00:18 So we would have to say const myNode is like new node, and now we're going to get a canvasNode at the end of it. So if you think of typeof canvasNode, it's actually describing the function that creates the class instance, not the class instance itself.

00:37 Another way you can think of this is probably a very sensible solution to this, is just say xNumber and yNumber, and actually TypeScript will let you pass this. This is a perfectly fine solution, but the solution that I was very, because basically like canvasNode here, it has an xNumber on it and it has a yNumber on it,

00:56 and so TypeScript's not going to complain. Nothing about this function is going to fail. It's going to be great. But a cool way that you can kind of like get around this typeof canvasNode thing in TypeScript is actually just to use the name of the class. You can say node is a canvasNode, and now it's going to work absolutely great.

01:14 This is basically the thing that gets instantiated after we create the class. It's the instantiated class that's represented by its name here, and this is kind of cool because sure, we've got typeof available to us, but we can actually just use this as a type as well as a value.

01:33 So this is kind of an instance along with enums. Two enums do this, as we've seen.

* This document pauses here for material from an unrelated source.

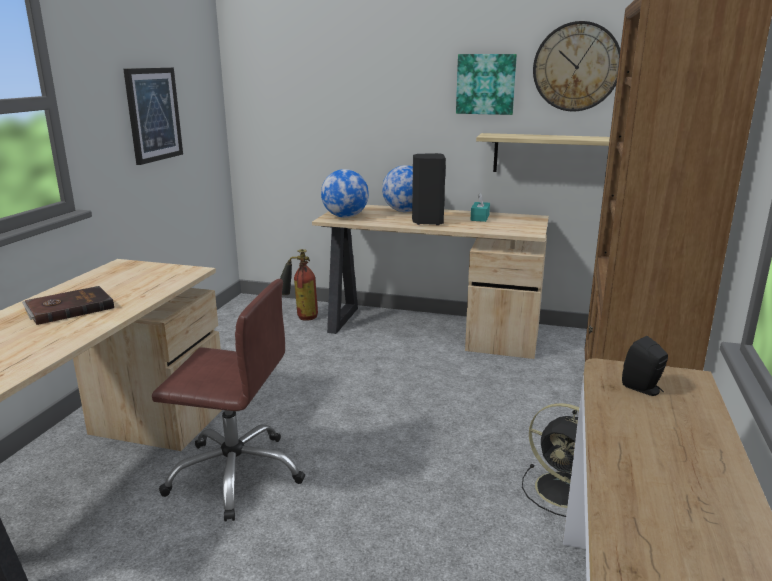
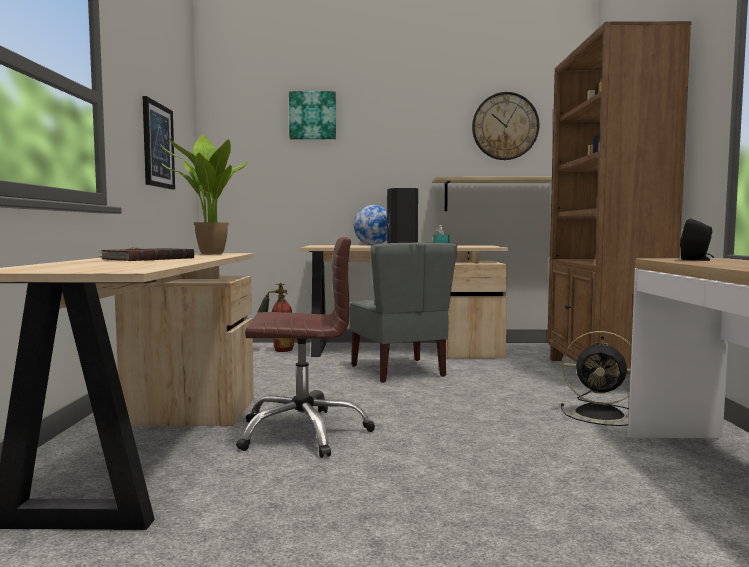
camera: 15 degrees left, 15 degrees down
globe [321,169,369,218] -> none
picture [456,54,517,115] -> picture moved to [289,91,336,139]
none -> potted plant [160,134,248,254]
none -> grey chair [350,243,457,383]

They kind of cross over between the type and the value world, because like usually if we just had a const example like this, xNumber or x0, y0,

01:49 we couldn't say node is example because this doesn't exist in the type world. Example refers to a value, but it's being used as a type here. Did you mean typeof example? So a really nice little error there too. But classes kind of cross over between the, what's it called, canvasNode.

02:08 They cross over between the value world and the type world, meaning that you can kind of use them in both. A really neat little feature.